=== WORK INSTRUCTION ===
Change every instance of "GPU acceleration" to "hardware acceleration" in the records below, keeping all other text the same, and leave the pictures out of your answer.

=== RECORDS TO USE ===
####################

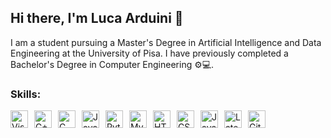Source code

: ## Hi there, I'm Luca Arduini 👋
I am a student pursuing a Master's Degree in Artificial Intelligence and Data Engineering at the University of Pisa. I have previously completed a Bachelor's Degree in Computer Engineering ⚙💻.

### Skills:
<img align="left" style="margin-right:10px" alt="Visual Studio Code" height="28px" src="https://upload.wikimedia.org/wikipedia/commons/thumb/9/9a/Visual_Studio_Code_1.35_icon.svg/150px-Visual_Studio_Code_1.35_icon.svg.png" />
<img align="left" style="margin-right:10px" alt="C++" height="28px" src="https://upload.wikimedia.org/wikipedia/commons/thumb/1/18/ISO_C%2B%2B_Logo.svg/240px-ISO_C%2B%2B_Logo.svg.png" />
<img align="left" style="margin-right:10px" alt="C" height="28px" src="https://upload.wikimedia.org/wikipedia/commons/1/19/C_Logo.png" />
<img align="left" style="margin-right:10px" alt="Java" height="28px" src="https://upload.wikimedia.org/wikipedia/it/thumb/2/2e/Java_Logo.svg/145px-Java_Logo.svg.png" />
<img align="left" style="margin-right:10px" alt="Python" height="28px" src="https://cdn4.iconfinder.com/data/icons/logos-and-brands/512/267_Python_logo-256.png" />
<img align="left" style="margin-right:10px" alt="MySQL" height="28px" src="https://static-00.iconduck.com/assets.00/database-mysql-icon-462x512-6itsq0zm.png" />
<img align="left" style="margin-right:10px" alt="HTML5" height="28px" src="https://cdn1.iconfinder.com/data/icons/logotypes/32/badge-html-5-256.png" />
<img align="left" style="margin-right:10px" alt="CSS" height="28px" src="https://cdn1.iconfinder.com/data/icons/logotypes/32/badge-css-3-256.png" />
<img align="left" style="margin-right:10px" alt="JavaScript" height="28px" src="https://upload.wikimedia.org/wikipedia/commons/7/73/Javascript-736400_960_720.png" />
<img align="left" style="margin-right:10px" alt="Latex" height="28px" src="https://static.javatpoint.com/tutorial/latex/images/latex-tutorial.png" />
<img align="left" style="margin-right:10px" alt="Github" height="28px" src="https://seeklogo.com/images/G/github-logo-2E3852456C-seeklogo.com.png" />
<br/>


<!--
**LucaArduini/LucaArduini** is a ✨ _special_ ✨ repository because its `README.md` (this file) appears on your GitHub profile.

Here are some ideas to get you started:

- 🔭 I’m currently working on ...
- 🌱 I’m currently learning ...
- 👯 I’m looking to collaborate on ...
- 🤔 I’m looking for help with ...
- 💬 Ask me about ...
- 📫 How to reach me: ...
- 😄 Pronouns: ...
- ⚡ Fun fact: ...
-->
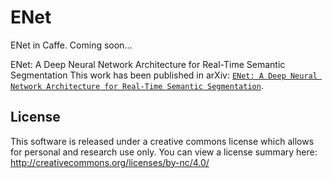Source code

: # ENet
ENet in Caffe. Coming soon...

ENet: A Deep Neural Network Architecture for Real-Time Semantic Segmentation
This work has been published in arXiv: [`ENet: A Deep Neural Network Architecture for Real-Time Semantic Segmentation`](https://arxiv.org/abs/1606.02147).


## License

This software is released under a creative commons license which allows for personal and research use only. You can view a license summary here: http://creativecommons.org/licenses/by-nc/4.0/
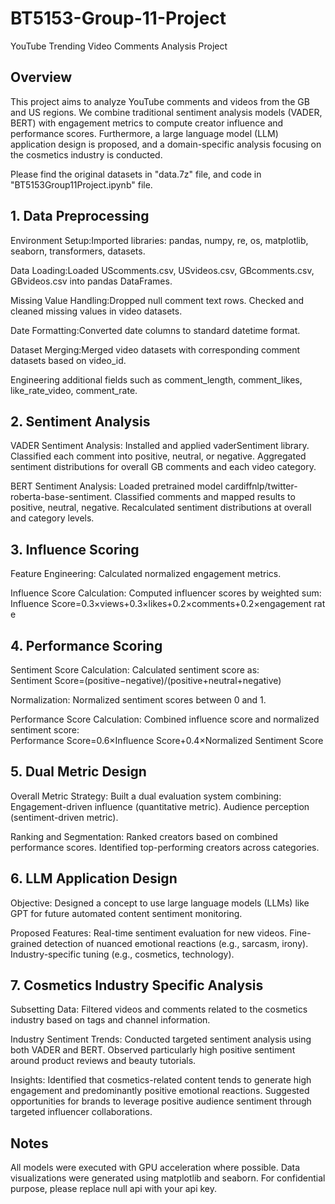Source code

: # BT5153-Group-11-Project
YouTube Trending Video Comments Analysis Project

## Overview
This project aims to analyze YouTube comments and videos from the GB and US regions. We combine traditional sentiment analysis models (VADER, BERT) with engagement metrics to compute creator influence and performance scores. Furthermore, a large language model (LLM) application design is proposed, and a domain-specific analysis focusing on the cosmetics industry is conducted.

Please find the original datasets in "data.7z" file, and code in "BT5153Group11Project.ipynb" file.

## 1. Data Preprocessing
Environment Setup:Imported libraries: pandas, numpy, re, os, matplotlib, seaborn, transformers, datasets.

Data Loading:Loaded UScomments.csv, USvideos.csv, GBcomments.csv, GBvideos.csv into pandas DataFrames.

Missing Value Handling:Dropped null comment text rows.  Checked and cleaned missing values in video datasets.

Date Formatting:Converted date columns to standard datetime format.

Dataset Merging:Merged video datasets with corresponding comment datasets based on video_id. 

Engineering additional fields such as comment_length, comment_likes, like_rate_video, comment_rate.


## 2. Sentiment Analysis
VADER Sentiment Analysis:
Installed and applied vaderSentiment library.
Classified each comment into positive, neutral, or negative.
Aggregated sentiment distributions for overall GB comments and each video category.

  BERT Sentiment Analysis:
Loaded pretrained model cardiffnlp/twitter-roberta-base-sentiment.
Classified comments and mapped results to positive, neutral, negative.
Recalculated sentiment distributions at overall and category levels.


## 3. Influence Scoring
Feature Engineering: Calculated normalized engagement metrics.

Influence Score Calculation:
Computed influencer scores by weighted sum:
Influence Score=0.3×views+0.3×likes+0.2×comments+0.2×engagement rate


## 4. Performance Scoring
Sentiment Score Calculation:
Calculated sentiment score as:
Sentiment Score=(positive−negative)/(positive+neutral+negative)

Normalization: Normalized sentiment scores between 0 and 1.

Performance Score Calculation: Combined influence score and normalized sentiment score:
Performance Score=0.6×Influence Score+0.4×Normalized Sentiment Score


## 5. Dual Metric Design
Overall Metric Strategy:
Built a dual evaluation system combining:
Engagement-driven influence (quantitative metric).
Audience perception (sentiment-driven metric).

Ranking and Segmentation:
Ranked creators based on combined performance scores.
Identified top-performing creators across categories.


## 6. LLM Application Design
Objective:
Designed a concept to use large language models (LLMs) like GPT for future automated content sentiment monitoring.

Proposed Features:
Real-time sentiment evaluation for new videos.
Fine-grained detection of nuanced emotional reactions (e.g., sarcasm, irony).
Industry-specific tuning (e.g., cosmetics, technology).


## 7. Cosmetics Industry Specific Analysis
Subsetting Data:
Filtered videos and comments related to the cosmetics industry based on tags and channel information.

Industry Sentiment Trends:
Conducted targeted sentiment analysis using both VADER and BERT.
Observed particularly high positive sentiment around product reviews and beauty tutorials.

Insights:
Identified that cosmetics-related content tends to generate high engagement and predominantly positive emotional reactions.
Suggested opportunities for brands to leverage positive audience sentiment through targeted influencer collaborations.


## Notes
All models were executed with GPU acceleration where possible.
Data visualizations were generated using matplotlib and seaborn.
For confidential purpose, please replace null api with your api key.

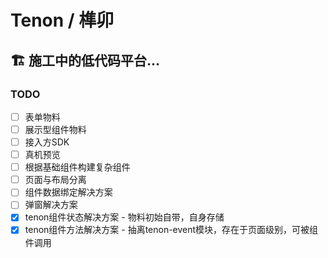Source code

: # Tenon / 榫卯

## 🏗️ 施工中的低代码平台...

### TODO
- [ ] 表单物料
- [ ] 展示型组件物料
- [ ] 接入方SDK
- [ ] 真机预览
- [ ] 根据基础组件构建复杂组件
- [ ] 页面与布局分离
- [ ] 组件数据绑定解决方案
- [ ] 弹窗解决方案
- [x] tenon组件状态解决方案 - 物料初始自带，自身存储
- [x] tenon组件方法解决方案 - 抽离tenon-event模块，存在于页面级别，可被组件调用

####################

=== EXPECTED ANSWER ===
Source code

: ## Hi there, I'm Luca Arduini 👋
I am a student pursuing a Master's Degree in Artificial Intelligence and Data Engineering at the University of Pisa. I have previously completed a Bachelor's Degree in Computer Engineering ⚙💻.

### Skills:
<img align="left" style="margin-right:10px" alt="Visual Studio Code" height="28px" src="https://upload.wikimedia.org/wikipedia/commons/thumb/9/9a/Visual_Studio_Code_1.35_icon.svg/150px-Visual_Studio_Code_1.35_icon.svg.png" />
<img align="left" style="margin-right:10px" alt="C++" height="28px" src="https://upload.wikimedia.org/wikipedia/commons/thumb/1/18/ISO_C%2B%2B_Logo.svg/240px-ISO_C%2B%2B_Logo.svg.png" />
<img align="left" style="margin-right:10px" alt="C" height="28px" src="https://upload.wikimedia.org/wikipedia/commons/1/19/C_Logo.png" />
<img align="left" style="margin-right:10px" alt="Java" height="28px" src="https://upload.wikimedia.org/wikipedia/it/thumb/2/2e/Java_Logo.svg/145px-Java_Logo.svg.png" />
<img align="left" style="margin-right:10px" alt="Python" height="28px" src="https://cdn4.iconfinder.com/data/icons/logos-and-brands/512/267_Python_logo-256.png" />
<img align="left" style="margin-right:10px" alt="MySQL" height="28px" src="https://static-00.iconduck.com/assets.00/database-mysql-icon-462x512-6itsq0zm.png" />
<img align="left" style="margin-right:10px" alt="HTML5" height="28px" src="https://cdn1.iconfinder.com/data/icons/logotypes/32/badge-html-5-256.png" />
<img align="left" style="margin-right:10px" alt="CSS" height="28px" src="https://cdn1.iconfinder.com/data/icons/logotypes/32/badge-css-3-256.png" />
<img align="left" style="margin-right:10px" alt="JavaScript" height="28px" src="https://upload.wikimedia.org/wikipedia/commons/7/73/Javascript-736400_960_720.png" />
<img align="left" style="margin-right:10px" alt="Latex" height="28px" src="https://static.javatpoint.com/tutorial/latex/images/latex-tutorial.png" />
<img align="left" style="margin-right:10px" alt="Github" height="28px" src="https://seeklogo.com/images/G/github-logo-2E3852456C-seeklogo.com.png" />
<br/>


<!--
**LucaArduini/LucaArduini** is a ✨ _special_ ✨ repository because its `README.md` (this file) appears on your GitHub profile.

Here are some ideas to get you started:

- 🔭 I’m currently working on ...
- 🌱 I’m currently learning ...
- 👯 I’m looking to collaborate on ...
- 🤔 I’m looking for help with ...
- 💬 Ask me about ...
- 📫 How to reach me: ...
- 😄 Pronouns: ...
- ⚡ Fun fact: ...
-->
Source code

: # ENet
ENet in Caffe. Coming soon...

ENet: A Deep Neural Network Architecture for Real-Time Semantic Segmentation
This work has been published in arXiv: [`ENet: A Deep Neural Network Architecture for Real-Time Semantic Segmentation`](https://arxiv.org/abs/1606.02147).


## License

This software is released under a creative commons license which allows for personal and research use only. You can view a license summary here: http://creativecommons.org/licenses/by-nc/4.0/
Source code

: # BT5153-Group-11-Project
YouTube Trending Video Comments Analysis Project

## Overview
This project aims to analyze YouTube comments and videos from the GB and US regions. We combine traditional sentiment analysis models (VADER, BERT) with engagement metrics to compute creator influence and performance scores. Furthermore, a large language model (LLM) application design is proposed, and a domain-specific analysis focusing on the cosmetics industry is conducted.

Please find the original datasets in "data.7z" file, and code in "BT5153Group11Project.ipynb" file.

## 1. Data Preprocessing
Environment Setup:Imported libraries: pandas, numpy, re, os, matplotlib, seaborn, transformers, datasets.

Data Loading:Loaded UScomments.csv, USvideos.csv, GBcomments.csv, GBvideos.csv into pandas DataFrames.

Missing Value Handling:Dropped null comment text rows.  Checked and cleaned missing values in video datasets.

Date Formatting:Converted date columns to standard datetime format.

Dataset Merging:Merged video datasets with corresponding comment datasets based on video_id. 

Engineering additional fields such as comment_length, comment_likes, like_rate_video, comment_rate.


## 2. Sentiment Analysis
VADER Sentiment Analysis:
Installed and applied vaderSentiment library.
Classified each comment into positive, neutral, or negative.
Aggregated sentiment distributions for overall GB comments and each video category.

  BERT Sentiment Analysis:
Loaded pretrained model cardiffnlp/twitter-roberta-base-sentiment.
Classified comments and mapped results to positive, neutral, negative.
Recalculated sentiment distributions at overall and category levels.


## 3. Influence Scoring
Feature Engineering: Calculated normalized engagement metrics.

Influence Score Calculation:
Computed influencer scores by weighted sum:
Influence Score=0.3×views+0.3×likes+0.2×comments+0.2×engagement rate


## 4. Performance Scoring
Sentiment Score Calculation:
Calculated sentiment score as:
Sentiment Score=(positive−negative)/(positive+neutral+negative)

Normalization: Normalized sentiment scores between 0 and 1.

Performance Score Calculation: Combined influence score and normalized sentiment score:
Performance Score=0.6×Influence Score+0.4×Normalized Sentiment Score


## 5. Dual Metric Design
Overall Metric Strategy:
Built a dual evaluation system combining:
Engagement-driven influence (quantitative metric).
Audience perception (sentiment-driven metric).

Ranking and Segmentation:
Ranked creators based on combined performance scores.
Identified top-performing creators across categories.


## 6. LLM Application Design
Objective:
Designed a concept to use large language models (LLMs) like GPT for future automated content sentiment monitoring.

Proposed Features:
Real-time sentiment evaluation for new videos.
Fine-grained detection of nuanced emotional reactions (e.g., sarcasm, irony).
Industry-specific tuning (e.g., cosmetics, technology).


## 7. Cosmetics Industry Specific Analysis
Subsetting Data:
Filtered videos and comments related to the cosmetics industry based on tags and channel information.

Industry Sentiment Trends:
Conducted targeted sentiment analysis using both VADER and BERT.
Observed particularly high positive sentiment around product reviews and beauty tutorials.

Insights:
Identified that cosmetics-related content tends to generate high engagement and predominantly positive emotional reactions.
Suggested opportunities for brands to leverage positive audience sentiment through targeted influencer collaborations.


## Notes
All models were executed with hardware acceleration where possible.
Data visualizations were generated using matplotlib and seaborn.
For confidential purpose, please replace null api with your api key.

Source code

: # Tenon / 榫卯

## 🏗️ 施工中的低代码平台...

### TODO
- [ ] 表单物料
- [ ] 展示型组件物料
- [ ] 接入方SDK
- [ ] 真机预览
- [ ] 根据基础组件构建复杂组件
- [ ] 页面与布局分离
- [ ] 组件数据绑定解决方案
- [ ] 弹窗解决方案
- [x] tenon组件状态解决方案 - 物料初始自带，自身存储
- [x] tenon组件方法解决方案 - 抽离tenon-event模块，存在于页面级别，可被组件调用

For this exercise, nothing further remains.